You’ve wandered into a beautiful chamber. Guessing by it’s lavish decorations, and tailored tapestry, you think it’s the head quarter of Marshank. A weasel has come behind you, and glares at you, for some reason. You know it is the leader, immediately, and have gotten the impression that he wishes you to leave. However, curiosity has gotten the better side of you, and you ask how did HE get Marshank. Last you heard, it belonged to a stoat.
“Questioning me authority, eh?” challenged the large and lean weasel. “Hmmm, that’s alright, I ‘spose that I should tell ye o’ me ‘istory. Nay, I didn’t go through all dat trouble fer not boastin’ ‘bout it. Now, doncha interrupt, or else I’ll skin ye alive an’ use yer guts as decorations fer me Marshank!” Here the cruel and menacing mood of the impressive beast, changed into a passive, almost dreamy demeanor. “Ah, Marshank!” Thus the great weasel began his story.
Me mates call me Hisk. T’ye, it’ll be Sire, Lord Hisk, or Chief. I was one of the best captains for Lord Badrang. ‘e was an oaf! Dat stoat allow’d t’be beaten by simple woodlanders! Ha. Iffen I were the leader back then, t’would be differen’. No, the idiot ‘ad me chasin’ some slaves. We got back, an’had a fine welcome party! Aye, that an’ a load of sharp arrows. The shower’d down on us, an’ slew me lot of beasts. I was lucky though. I covered meself with another beast’s body, an’ wait’d till all was safe. I was as still as me dead mates. When all was silent, an’ I was certain that I was alone, I hefted me spear, an’ sent it deep into a nearby tree. I was severely wounded, so I pulled out a rope, an’ lassoed it around the spear haft. I pulled me body t’da tree, an’ fell asleep, dreamin’ o’ makin’ Badrang sorry, ‘e ever tried t’kill me.
“Bring the water over here. The beast is stirring!” I ‘eard in a voice saying. It was distant and soft. I sat up, an’ snarled, “ARRRRRRGGHHH! Me body is on fire, an’ me ‘ead is poundin’!” Summoning me strength, I lash’d out, an’ seiz’d the neares’ beast, a mouse. “Where am I? Who are ye? An’ who else knows I’m here?” I snapt at ‘im. The mouse informed me. “We’re a peaceful tribe, called H.O.M.(Healers of Mossflower). We are bound by the unwritten oath to administer to any beast who needs our services, even it be a vermin. No one else knows about you, and we don’t gossip about our business.” The distaste for me was plain in ‘is voice. I’ll fix ‘im one o’ these days, afta I git me treatmen’. I laid back an’ let the mice ten’ ta me wounds.

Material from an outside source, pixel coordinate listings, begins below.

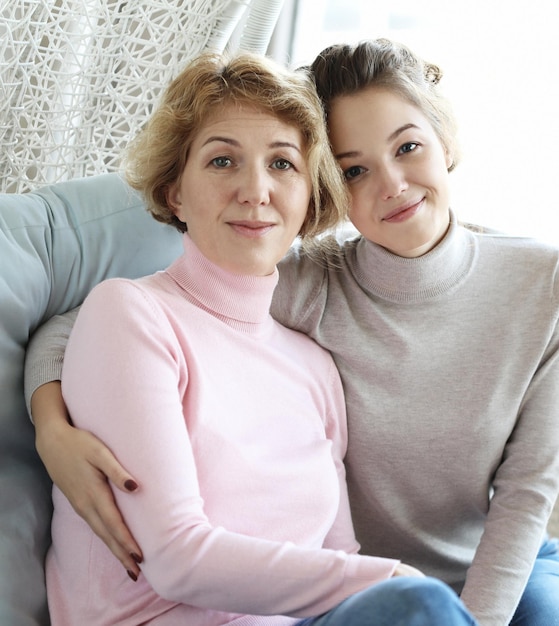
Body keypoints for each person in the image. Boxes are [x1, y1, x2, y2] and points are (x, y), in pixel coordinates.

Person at [25, 37, 559, 625]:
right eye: (354, 169)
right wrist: (50, 426)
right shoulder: (292, 288)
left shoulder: (539, 284)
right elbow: (78, 329)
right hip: (368, 593)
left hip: (472, 566)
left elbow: (523, 494)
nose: (392, 184)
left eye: (282, 164)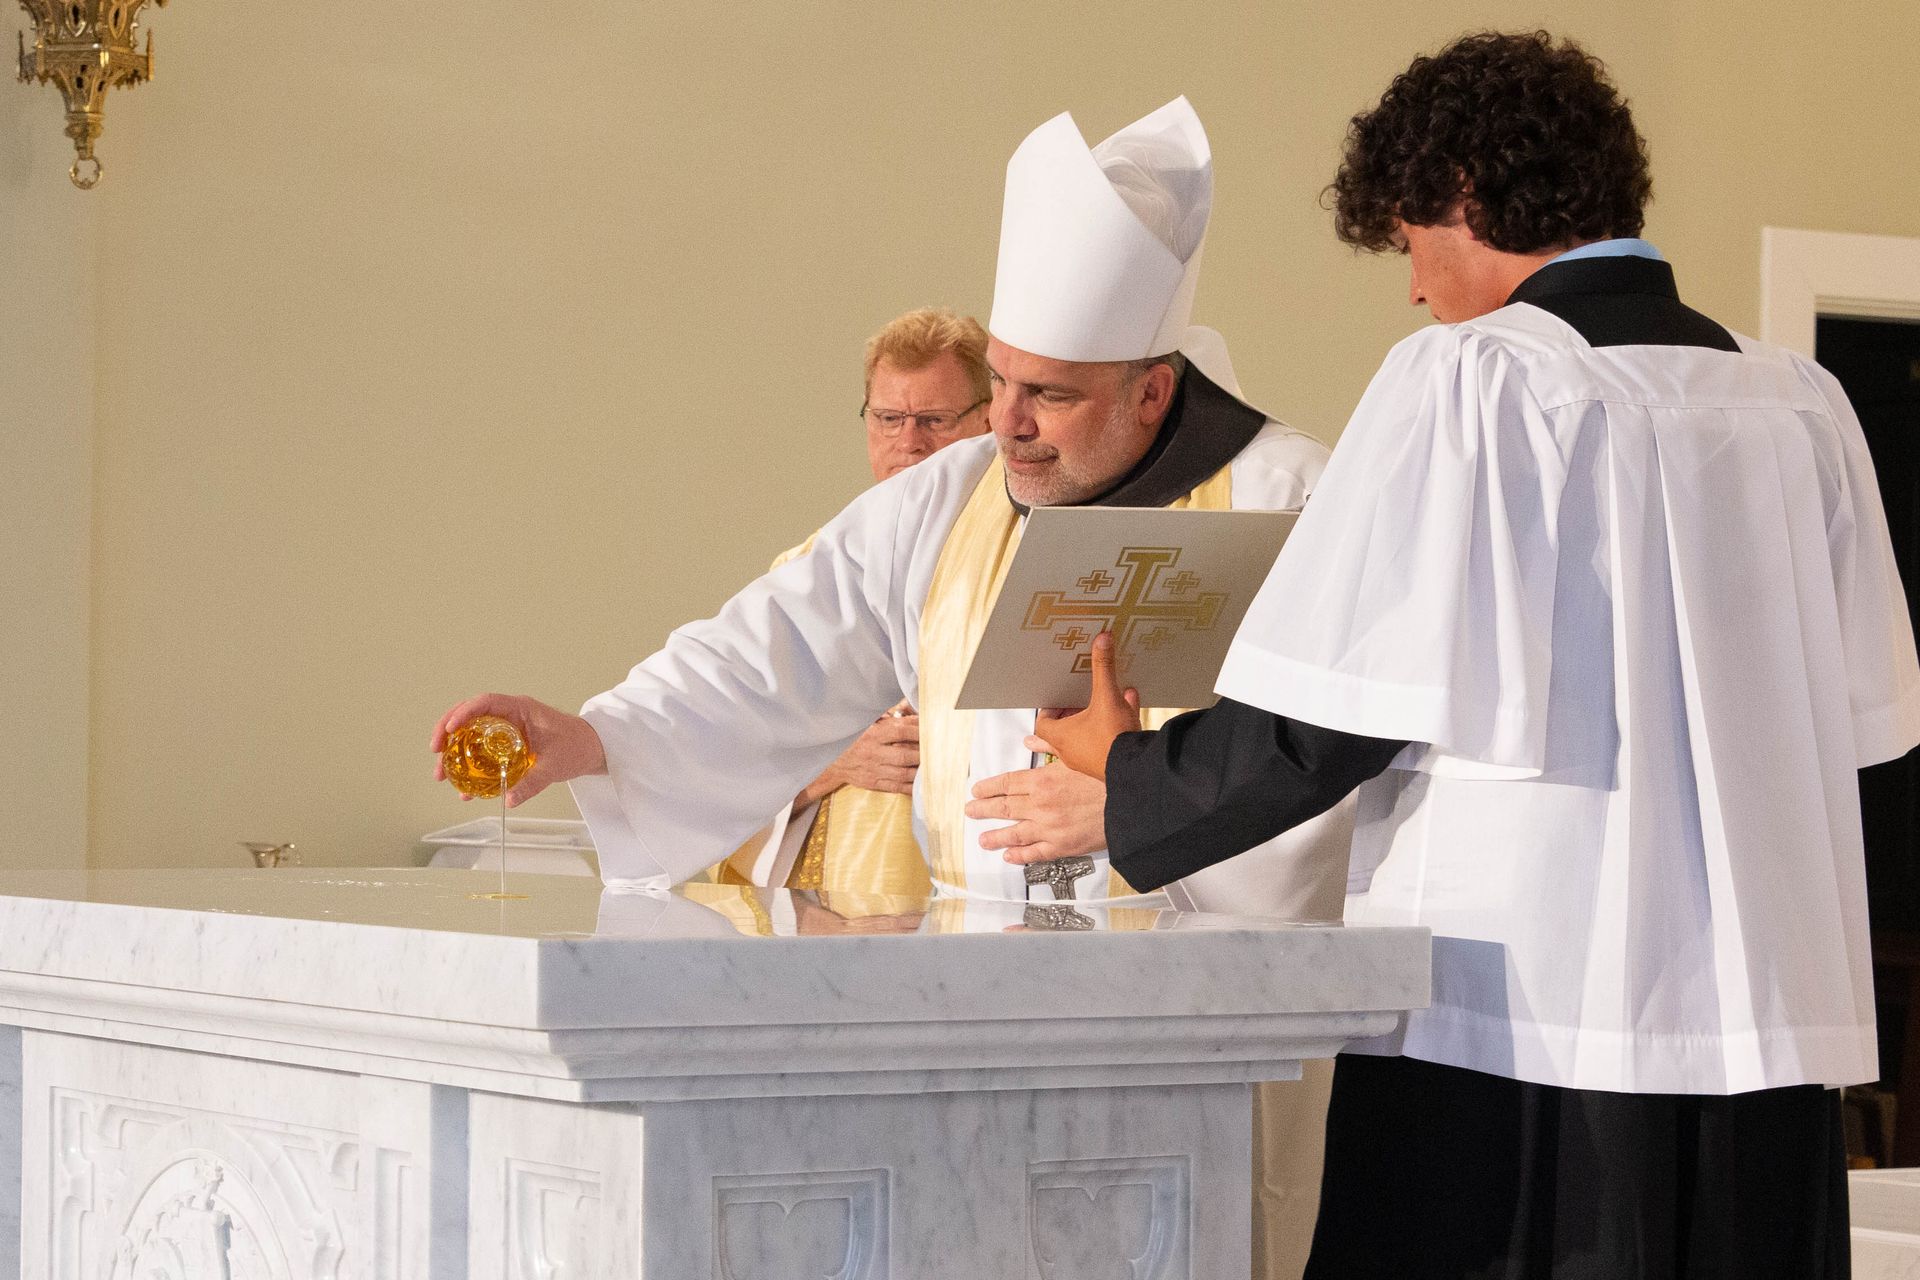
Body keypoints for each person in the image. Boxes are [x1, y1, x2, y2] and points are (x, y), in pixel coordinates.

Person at [1034, 32, 1920, 1280]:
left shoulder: (1475, 378)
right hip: (1762, 1035)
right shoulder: (1799, 405)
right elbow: (1866, 721)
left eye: (1408, 242)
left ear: (1463, 194)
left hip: (1522, 1024)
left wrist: (1127, 776)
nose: (1412, 287)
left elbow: (1336, 706)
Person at [434, 96, 1352, 1279]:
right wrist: (602, 733)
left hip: (1196, 1021)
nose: (1006, 426)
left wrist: (1136, 806)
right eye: (1004, 382)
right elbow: (776, 640)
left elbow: (1329, 757)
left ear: (1152, 391)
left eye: (1050, 395)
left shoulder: (1297, 498)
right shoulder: (953, 495)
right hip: (961, 998)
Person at [712, 308, 990, 895]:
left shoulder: (1023, 565)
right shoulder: (810, 572)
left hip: (983, 885)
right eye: (889, 418)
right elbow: (729, 766)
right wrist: (831, 762)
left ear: (989, 420)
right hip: (840, 910)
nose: (909, 443)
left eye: (934, 420)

Three seasons wen’ by, afore I was heal’d completely. Me paw still cramps from the arrow that went clean through it, an’me body ‘as six scars from other arrow injuries. Every early morn, I ran on the shore, an’ exercise’d till me strength came back. One late eve, I quickly slew the H.O.M. tribe, fer I want’d no witness’s t’me prior life. I jogged over t’Marshank, in ‘opes t’kill Badrang, an’ take o’er the beautiful fortress. I saw the fat, ugly stoat, Clogg, workin’ an’ buryin’ corpses. ‘e shouted t’me, an’ in me haste, I ran ‘im through wid me spear. I crept in t’Marshank, an’ t’me surprise it was in ruins. The goodbeasts had won! Aye, I thought ‘bout it, an’ decided t’rebuild it. I gather’d vermin, an’ they enslaved many woodlanders, who thus constructed this fort, Marshank. I ‘ave been ruling Marshank, fer a while, an’ now ye know me tale. Aye, I’m a smarter, and stronger beast, now!”
Here Hisk stopped, and sharply glares at you. He motions to you to get
back to work, and tells you to work hard, for he might just use you as a
slave. Hurriedly, you throw a salute, and walk out of the chamber,
hearing the evil chuckles of the fierce weasel, who defeated fate, and
escaped death, by his wile and his strength.